**Dataset content**.
•••••

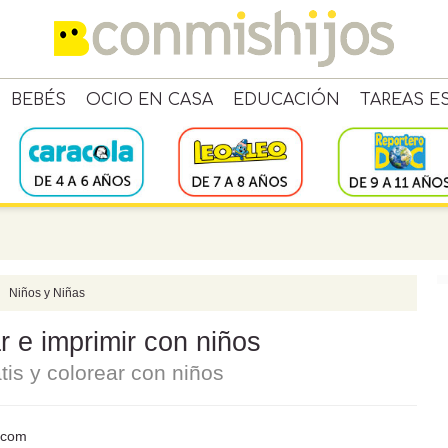
BEBÉS
OCIO EN CASA
EDUCACIÓN
TAREAS E
Niños y Niñas
ar e imprimir con niños
tis y colorear con niños
s.com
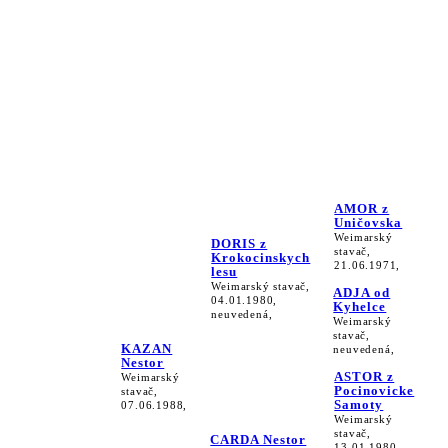
AMOR z
Uničovska
Weimarský
DORIS z
stavač,
Krokocinskych
21.06.1971,
lesu
Weimarský stavač,
ADJA od
04.01.1980,
Kyhelce
neuvedená,
Weimarský
stavač,
KAZAN
neuvedená,
Nestor
ASTOR z
Weimarský
Pocinovicke
stavač,
Samoty
07.06.1988,
Weimarský
stavač,
CARDA Nestor
13.01.1980,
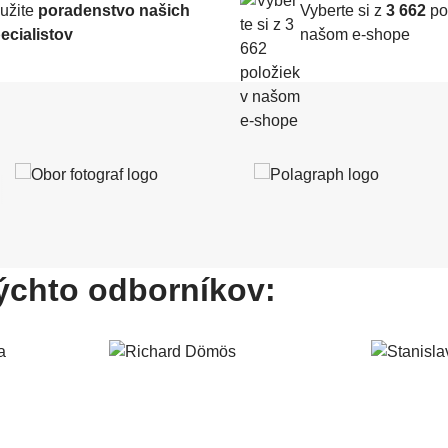
užite
poradenstvo našich
Vyberte si z
3 662
po
ecialistov
našom e-shope
ýchto odborníkov:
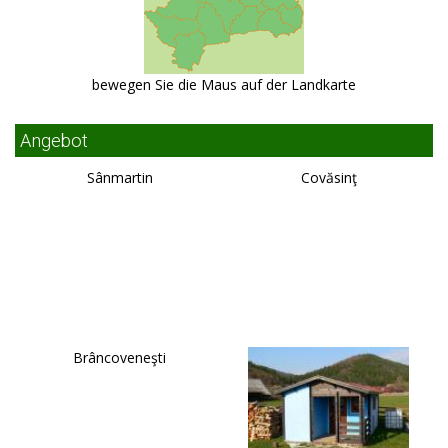
bewegen Sie die Maus auf der Landkarte
Angebot
Sânmartin
Covăsinţ
Brâncoveneşti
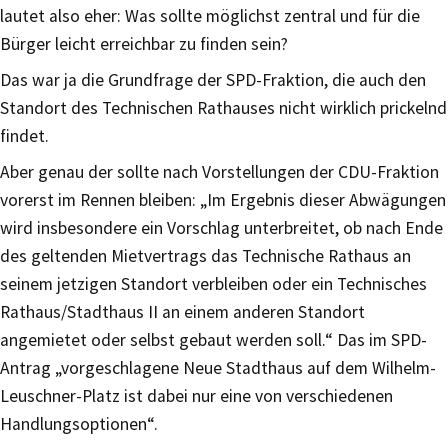
lautet also eher: Was sollte möglichst zentral und für die
Bürger leicht erreichbar zu finden sein?
Das war ja die Grundfrage der SPD-Fraktion, die auch den
Standort des Technischen Rathauses nicht wirklich prickelnd
findet.
Aber genau der sollte nach Vorstellungen der CDU-Fraktion
vorerst im Rennen bleiben: „Im Ergebnis dieser Abwägungen
wird insbesondere ein Vorschlag unterbreitet, ob nach Ende
des geltenden Mietvertrags das Technische Rathaus an
seinem jetzigen Standort verbleiben oder ein Technisches
Rathaus/Stadthaus II an einem anderen Standort
angemietet oder selbst gebaut werden soll.“ Das im SPD-
Antrag „vorgeschlagene Neue Stadthaus auf dem Wilhelm-
Leuschner-Platz ist dabei nur eine von verschiedenen
Handlungsoptionen“.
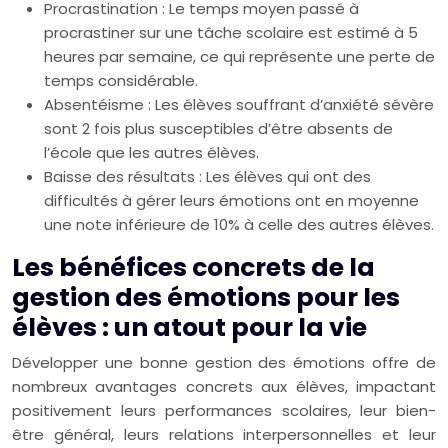
Procrastination : Le temps moyen passé à
procrastiner sur une tâche scolaire est estimé à 5
heures par semaine, ce qui représente une perte de
temps considérable.
Absentéisme : Les élèves souffrant d’anxiété sévère
sont 2 fois plus susceptibles d’être absents de
l’école que les autres élèves.
Baisse des résultats : Les élèves qui ont des
difficultés à gérer leurs émotions ont en moyenne
une note inférieure de 10% à celle des autres élèves.
Les bénéfices concrets de la
gestion des émotions pour les
élèves : un atout pour la vie
Développer une bonne gestion des émotions offre de
nombreux avantages concrets aux élèves, impactant
positivement leurs performances scolaires, leur bien-
être général, leurs relations interpersonnelles et leur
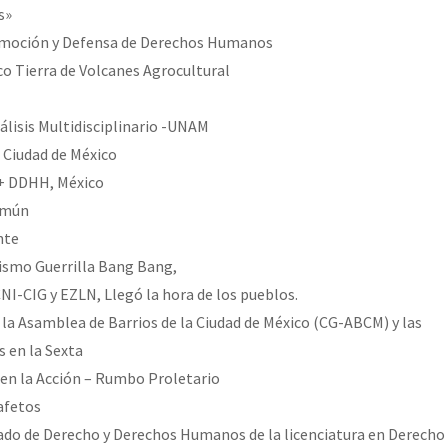
s»
omoción y Defensa de Derechos Humanos
o Tierra de Volcanes Agrocultural
álisis Multidisciplinario -UNAM
 Ciudad de México
+ DDHH, México
omún
nte
rismo Guerrilla Bang Bang,
NI-CIG y EZLN, Llegó la hora de los pueblos.
 la Asamblea de Barrios de la Ciudad de México (CG-ABCM) y las
s en la Sexta
 en la Acción – Rumbo Proletario
afetos
ado de Derecho y Derechos Humanos de la licenciatura en Derecho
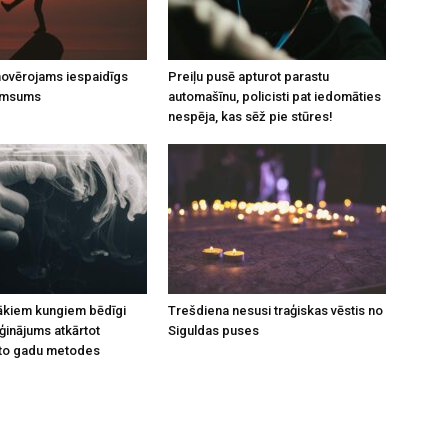
 novērojams iespaidīgs
Preiļu pusē apturot parastu
umsums
automašīnu, policisti pat iedomāties
nespēja, kas sēž pie stūres!
rākiem kungiem bēdīgi
Trešdiena nesusi traģiskas vēstis no
inājums atkārtot
Siguldas puses
to gadu metodes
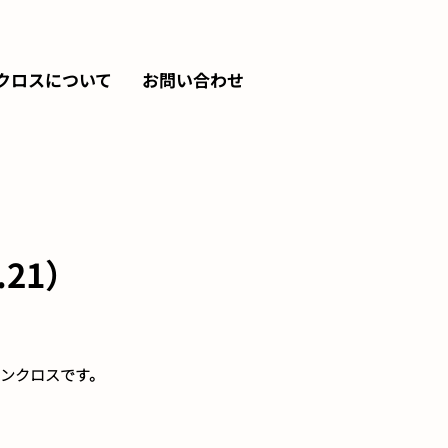
クロスについて
お問い合わせ
21）
ンクロスです。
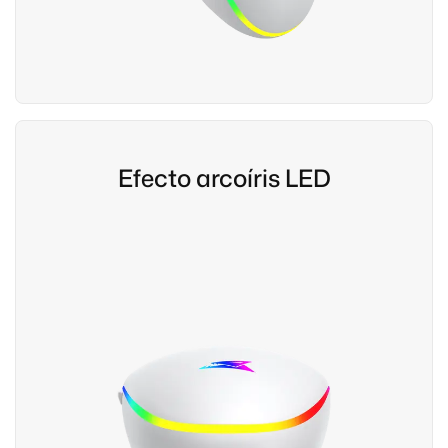
Efecto arcoíris LED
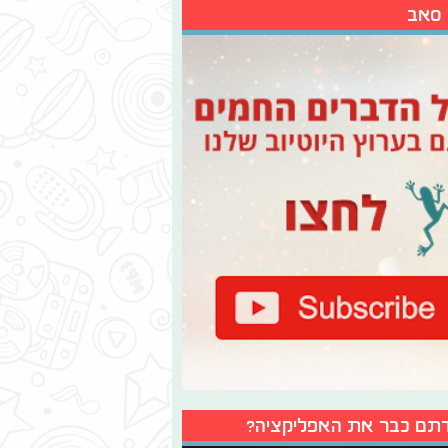
 סאב
תם כבר את האפליקציה?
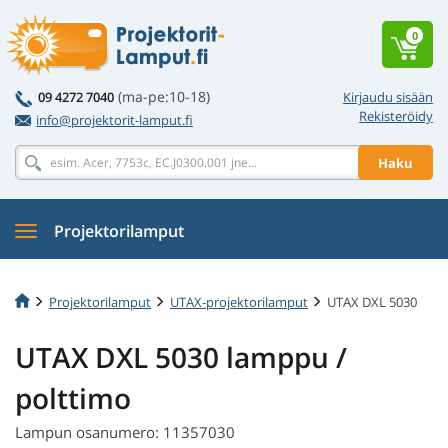
0
(ma-pe:10-18)
09 4272 7040
Kirjaudu sisään
Rekisteröidy
info@projektorit-lamput.fi
Haku
Projektorilamput
Projektorilamput
UTAX-projektorilamput
UTAX DXL 5030
UTAX DXL 5030 lamppu /
polttimo
Lampun osanumero: 11357030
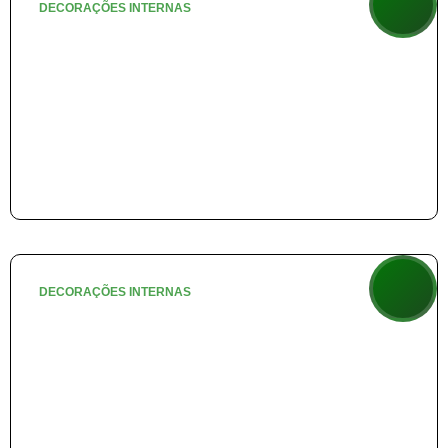
DECORAÇÕES INTERNAS
🏘️ Vila do Noel
+ info
DECORAÇÕES INTERNAS
🎪 Circo do Noel
SAIBA MAIS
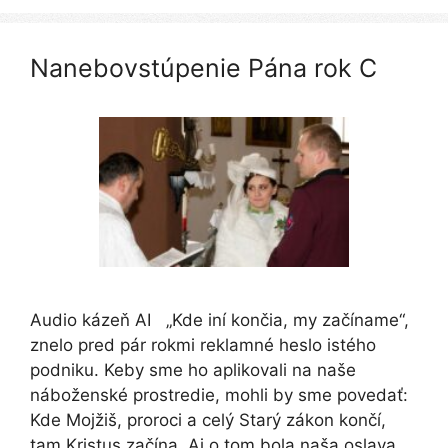
Nanebovstúpenie Pána rok C
Audio kázeň AI „Kde iní končia, my začíname“,
znelo pred pár rokmi reklamné heslo istého
podniku. Keby sme ho aplikovali na naše
náboženské prostredie, mohli by sme povedať:
Kde Mojžiš, proroci a celý Starý zákon končí,
tam Kristus začína. Aj o tom bola naša oslava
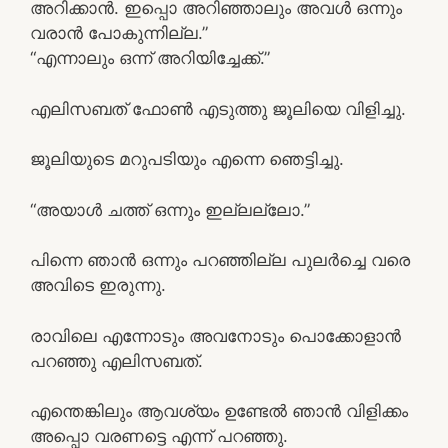
അറിക്കാൻ. ഇപ്പൊ അറിഞ്ഞാലും അവൾ ഒന്നും
വരാൻ പോകുന്നില്ല.”
“എന്നാലും ഒന്ന് അറിയിച്ചേക്ക്.”
എലിസബത് ഫോൺ എടുത്തു ജൂലിയെ വിളിച്ചു.
ജൂലിയുടെ മറുപടിയും എന്നെ ഞെട്ടിച്ചു.
“അയാൾ ചത്ത്‌ ഒന്നും ഇല്ലല്ലോ.”
പിന്നെ ഞാൻ ഒന്നും പറഞ്ഞില്ല പുലർച്ചെ വരെ
അവിടെ ഇരുന്നു.
രാവിലെ എന്നോടും അവനോടും പൊക്കോളാൻ
പറഞ്ഞു എലിസബത്.
എന്തെങ്കിലും ആവശ്യം ഉണ്ടേൽ ഞാൻ വിളിക്കം
അപ്പൊ വരണട്ടെ എന്ന് പറഞ്ഞു.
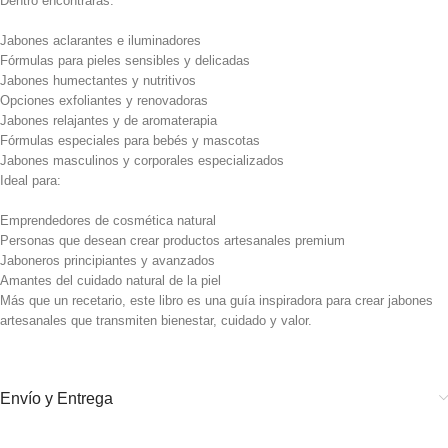
Dentro encontrarás:
Jabones aclarantes e iluminadores
Fórmulas para pieles sensibles y delicadas
Jabones humectantes y nutritivos
Opciones exfoliantes y renovadoras
Jabones relajantes y de aromaterapia
Fórmulas especiales para bebés y mascotas
Jabones masculinos y corporales especializados
Ideal para:
Emprendedores de cosmética natural
Personas que desean crear productos artesanales premium
Jaboneros principiantes y avanzados
Amantes del cuidado natural de la piel
Más que un recetario, este libro es una guía inspiradora para crear jabones
artesanales que transmiten bienestar, cuidado y valor.
Envío y Entrega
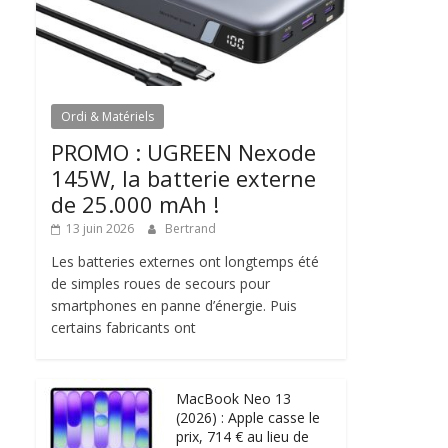
Ordi & Matériels
PROMO : UGREEN Nexode
145W, la batterie externe
de 25.000 mAh !
13 juin 2026
Bertrand
Les batteries externes ont longtemps été
de simples roues de secours pour
smartphones en panne d’énergie. Puis
certains fabricants ont
MacBook Neo 13
(2026) : Apple casse le
prix, 714 € au lieu de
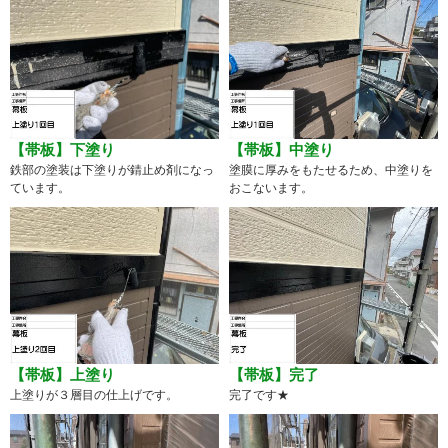
【帯板】下塗り
【帯板】中塗り
鉄部の塗装は下塗りが錆止め剤になっ
塗膜に厚みをもたせるため、中塗りを
ています。
おこないます。
【帯板】上塗り
【帯板】完了
上塗りが３層目の仕上げです。
完了です★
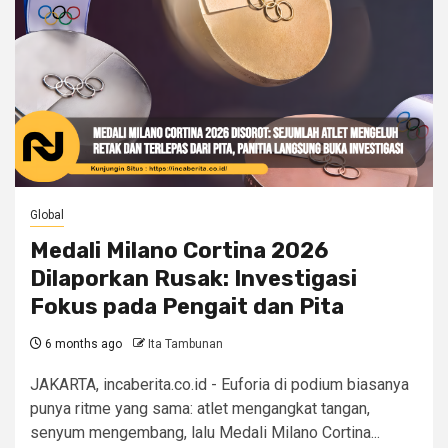
Global
Medali Milano Cortina 2026
Dilaporkan Rusak: Investigasi
Fokus pada Pengait dan Pita
6 months ago
Ita Tambunan
JAKARTA, incaberita.co.id - Euforia di podium biasanya
punya ritme yang sama: atlet mengangkat tangan,
senyum mengembang, lalu Medali Milano Cortina...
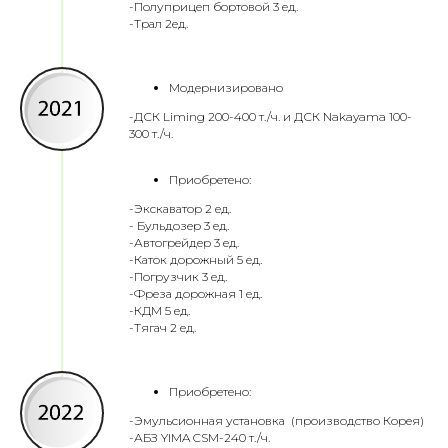
-Полуприцеп бортовой 3 ед.
-Трал 2ед.
Модернизировано
-ДСК Liming 200-400 т./ч. и ДСК Nakayama 100-
300 т./ч.
Приобретено:
-Экскаватор 2 ед.
- Бульдозер 3 ед.
-Автогрейдер 3 ед.
-Каток дорожный 5 ед.
-Погрузчик 3 ед.
-Фреза дорожная 1 ед.
-КДМ 5 ед.
-Тягач 2 ед.
Приобретено:
-Эмульсионная установка (производство Корея)
-АБЗ YIMA CSM-240 т./ч.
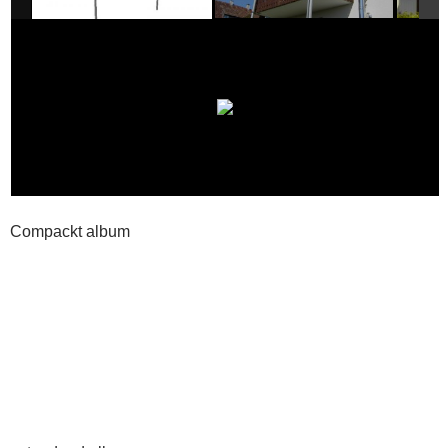
Compackt album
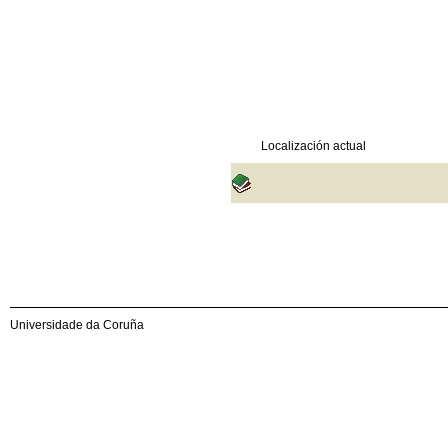
Localización actual
Universidade da Coruña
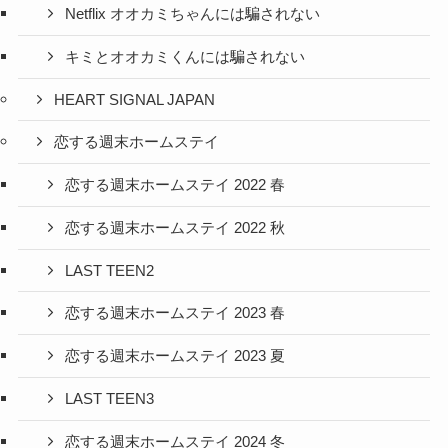
Netflix オオカミちゃんには騙されない
キミとオオカミくんには騙されない
HEART SIGNAL JAPAN
恋する週末ホームステイ
恋する週末ホームステイ 2022 春
恋する週末ホームステイ 2022 秋
LAST TEEN2
恋する週末ホームステイ 2023 春
恋する週末ホームステイ 2023 夏
LAST TEEN3
恋する週末ホームステイ 2024 冬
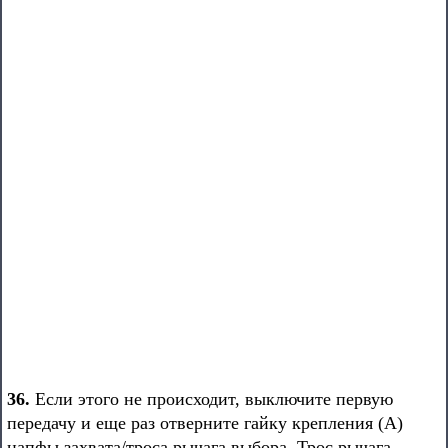
36.
Если этого не происходит, выключите первую
передачу и еще раз отверните гайку крепления (А)
цапфы захвата/троса рычага выбора. Трос рычага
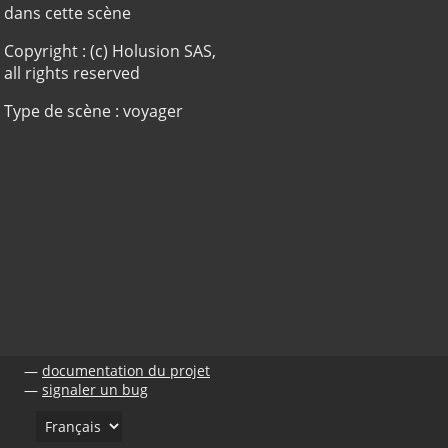
dans cette scène
Copyright : (c) Holusion SAS,
all rights reserved
Type de scène : voyager
documentation du projet
signaler un bug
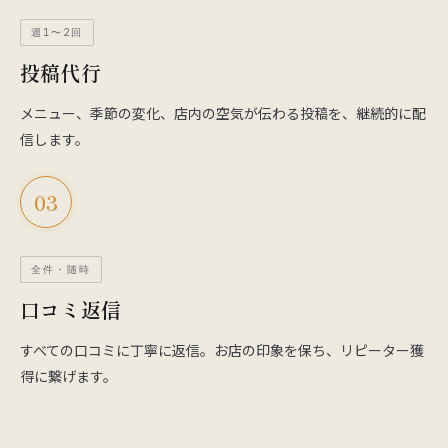
週1〜2回
投稿代行
メニュー、季節の変化、店内の空気が伝わる投稿を、継続的に配
信します。
03
全件・随時
口コミ返信
すべての口コミに丁寧に返信。お店の印象を保ち、リピーター獲
得に繋げます。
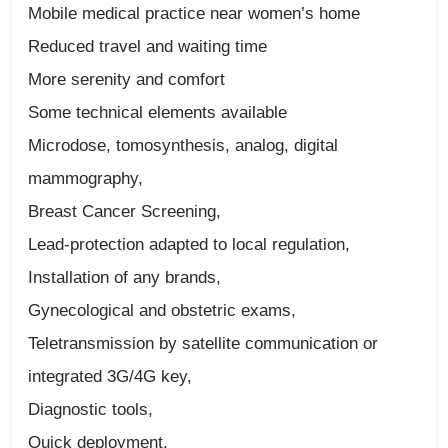
Mobile medical practice near women’s home
Reduced travel and waiting time
More serenity and comfort
Some technical elements available
Microdose, tomosynthesis, analog, digital
mammography,
Breast Cancer Screening,
Lead-protection adapted to local regulation,
Installation of any brands,
Gynecological and obstetric exams,
Teletransmission by satellite communication or
integrated 3G/4G key,
Diagnostic tools,
Quick deployment,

•••••

**Brief**. Render the part of the material that opens with the line containing "Procrastination : Le temps moyen passé à" and closes with the line containing "to gadu metodes" as a Markdown table with the columns Row and Text, numbering each line in order. Leave out the picture lines and any blank lines.

**Task answer**.
| Row | Text |
|---|---|
| 1 | Procrastination : Le temps moyen passé à |
| 2 | procrastiner sur une tâche scolaire est estimé à 5 |
| 3 | heures par semaine, ce qui représente une perte de |
| 4 | temps considérable. |
| 5 | Absentéisme : Les élèves souffrant d’anxiété sévère |
| 6 | sont 2 fois plus susceptibles d’être absents de |
| 7 | l’école que les autres élèves. |
| 8 | Baisse des résultats : Les élèves qui ont des |
| 9 | difficultés à gérer leurs émotions ont en moyenne |
| 10 | une note inférieure de 10% à celle des autres élèves. |
| 11 | Les bénéfices concrets de la |
| 12 | gestion des émotions pour les |
| 13 | élèves : un atout pour la vie |
| 14 | Développer une bonne gestion des émotions offre de |
| 15 | nombreux avantages concrets aux élèves, impactant |
| 16 | positivement leurs performances scolaires, leur bien- |
| 17 | être général, leurs relations interpersonnelles et leur |
| 18 | s» |
| 19 | omoción y Defensa de Derechos Humanos |
| 20 | o Tierra de Volcanes Agrocultural |
| 21 | álisis Multidisciplinario -UNAM |
| 22 |  Ciudad de México |
| 23 | + DDHH, México |
| 24 | omún |
| 25 | nte |
| 26 | rismo Guerrilla Bang Bang, |
| 27 | NI-CIG y EZLN, Llegó la hora de los pueblos. |
| 28 |  la Asamblea de Barrios de la Ciudad de México (CG-ABCM) y las |
| 29 | s en la Sexta |
| 30 |  en la Acción – Rumbo Proletario |
| 31 | afetos |
| 32 | ado de Derecho y Derechos Humanos de la licenciatura en Derecho |
| 33 |  novērojams iespaidīgs |
| 34 | Preiļu pusē apturot parastu |
| 35 | umsums |
| 36 | automašīnu, policisti pat iedomāties |
| 37 | nespēja, kas sēž pie stūres! |
| 38 | rākiem kungiem bēdīgi |
| 39 | Trešdiena nesusi traģiskas vēstis no |
| 40 | inājums atkārtot |
| 41 | Siguldas puses |
| 42 | to gadu metodes |